Human lung fibroblasts were cultured with the test material at concentrations of 0 (saline), 2, 20 and 200 µg/ml. Chromosome aberrations were evaluated when the cells were in anaphase. Only one cell (in the 200 µg/ml group) was found to contain a bridge, no other aberrations were seen. Therefore, it was concluded that adipic acid was negative for mutagenic activity in the mammalian cell chromosome aberration assay (Litton Bionetics, 1971).

Addtional data

The OECD SIDS document (2005) summarises an addtional study conducted by Slesinski et al (1981). The authors conducted a gene mutation assay and a sister chromatid exchange assay with CHO cells, and an unscheduled DNA synthesis study with rat hepatocytes. e-Caprolactone produced three statistically significant increases in the frequency of genetic mutations without metabolic activation, but there was no dose-related effect nor was there a significant effect on mutant frequency with S9 activation. No statistically significant increase in the frequency of sister chromatid exchange was obtained at any concentration tested with or without metabolic activation. Three e-Caprolactone concentrations tested produced statistically significant increases in the amount of unscheduled DNA synthesis, and all six concentrations produced numerical increases compared to the solvent control. However, there was no dose-related effect in the amount of UDS. The results reported here are from the OECD SIDS document, the original study is not available and has therefore not been summarised in the endpoint study records.

Genetic toxicity in vivo

Two in vivo studies, commissioned by the FDA, were conducted by Litton Bionetics (1971) to investigate the genetic toxicity of the read-across substance adipic acid.

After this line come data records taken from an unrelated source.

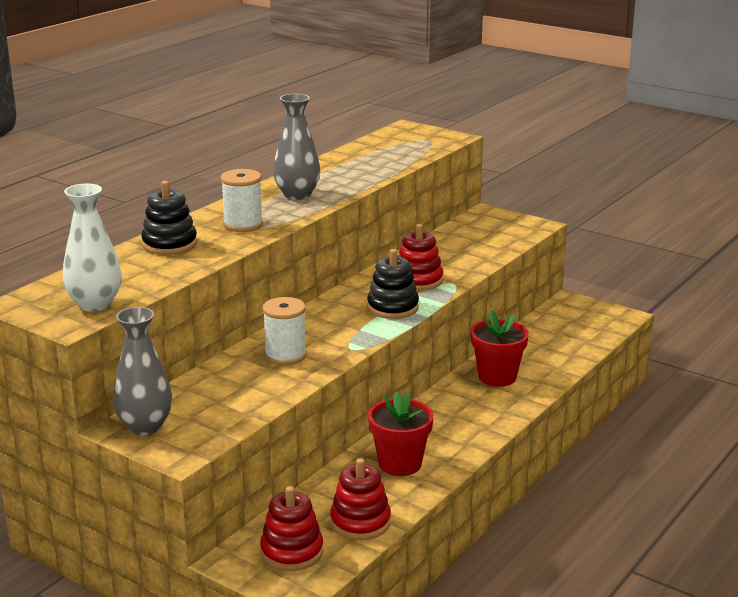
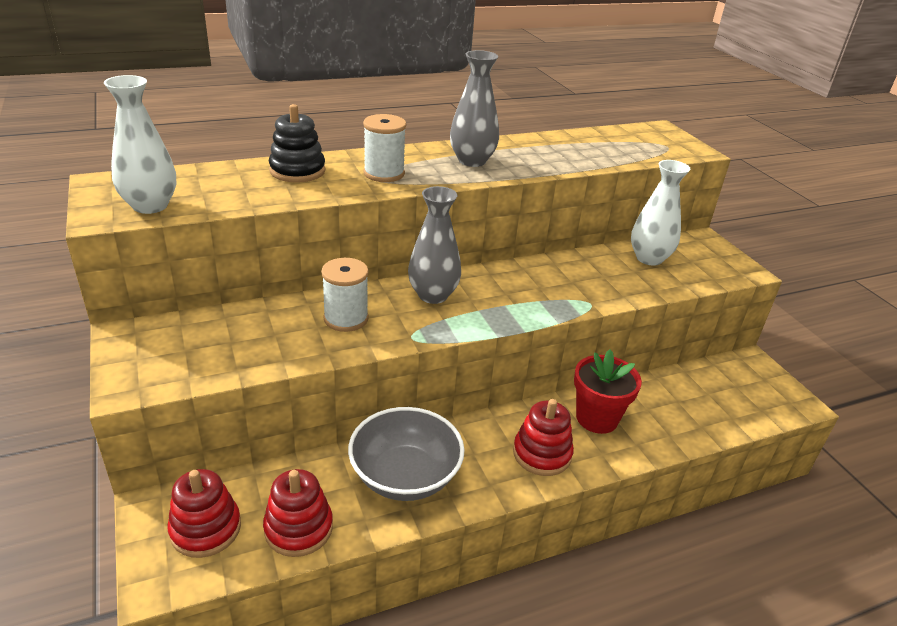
camera: 30 degrees right, 10 degrees up
grey vase [113,307,172,435] -> grey vase moved to [408,186,461,304]
black stacking toy [367,249,419,319] -> none
red flower pot [368,391,434,476] -> grey bowl [348,407,465,501]
red stacking toy [399,224,443,291] -> red stacking toy moved to [513,399,574,476]
none -> white vase [631,160,690,266]

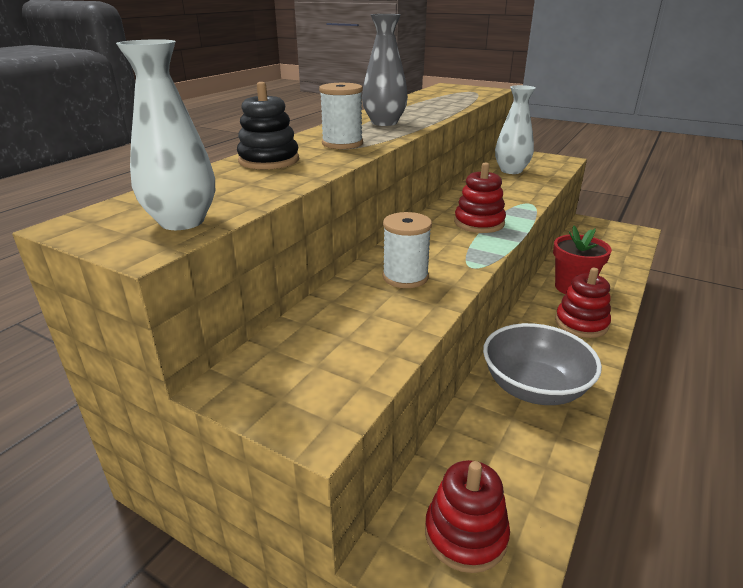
camera: 35 degrees left, 5 degrees down
red stacking toy [263,469,333,557] -> red stacking toy moved to [454,162,506,233]
grey vase [408,186,461,304] -> none

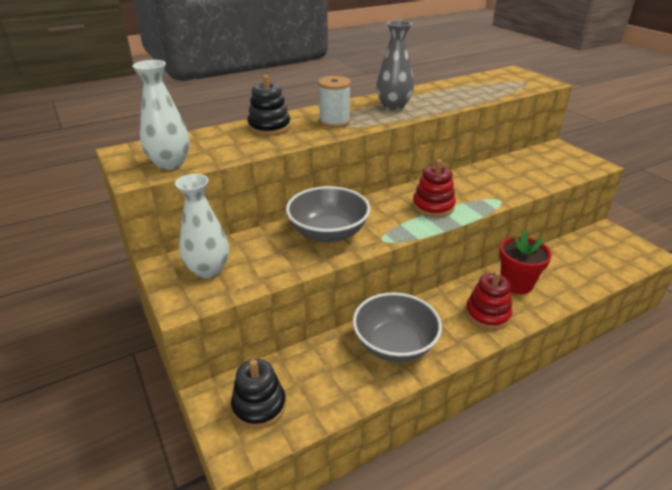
camera: 30 degrees right, 5 degrees up
white spool [382,212,432,288] -> grey bowl [286,186,370,243]
red stacking toy [425,460,510,573] -> black stacking toy [231,359,286,429]
white vase [495,85,535,174] -> white vase moved to [175,174,229,278]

Adipic acid was administered to male rats by gavage at single doses of 0, 3.75, 37.5, 375 and 5000 mg/kg bw, or at five consecutive daily doses of 0, 3.75, 37.5, 375 and 2500 mg/kg (Litton Bionetics, 1971). Rats were sacrificed at varying intervals after dosing, and bone marrow cells were evaluated for chromosome aberrations. There were no increases, relative to negative controls, in the incidence of chromosome aberrations, and all values were within normal limits. No evidence of clastogencitiy was seen under the conditions of this study. A rodent dominant lethal study was conducted with Sprague-Dawley rats, in two separate experiments. The test substance was administered to male rats by gavage at single doses of 0, 3.75, 37.5, 375 and 5000 mg/kg bw, or at five consecutive daily doses of 0, 3.75, 37.5, 375 and 2500 mg/kg bw. Negative controls (saline) and positive controls (triethylene melamine) were included. The male rats were mated to virgin untreated females for a period of 7 -8 weeks. The females were sacrificed 2 weeks after mating and the uterine contents examined for the number of corpora lutea, implantations and losses. The data revealed no dose-response or time-trend patterns, therefore it was concluded that adipic acid does not induce dominant lethal mutations (Litton Bionetics, 1971).

Additional data

An in vivo mouse micronucleus study conducted by Gudi & Ritter (1997) is summarised in the OECD SIDS (2005) document. e-Caprolactone did not cause a significant increase in micronucleated polychromatic erythrocytes in the bone marrow of exposed groups compared to controls, and was therefore concluded to be negative in the micronucleus assay. The results reported here are from the OECD SIDS document, the original study is not available and has therefore not been summarised in the endpoint study records.


Short description of key information:
Negative results are reported in vitro in three Ames tests and in two studies of clastogenicity. An additional study of clastogenicity with the read-across substance adipic acid also gives a negative results. In vivo, negative results are reported in a rat bone marrow cytogenicity assay and in a rat dominant lethal assay, both performed with the read-across substance adipic acid.

Endpoint Conclusion: No adverse effect observed (negative)

Justification for classification or non-classification

All studies in vitro and in vivo report negative results and therefore do not indicate that e-caprolactone requires classification according to Directive 67/548/EEC and Regulation (EC) No 1272/2008 (the CLP Regulation).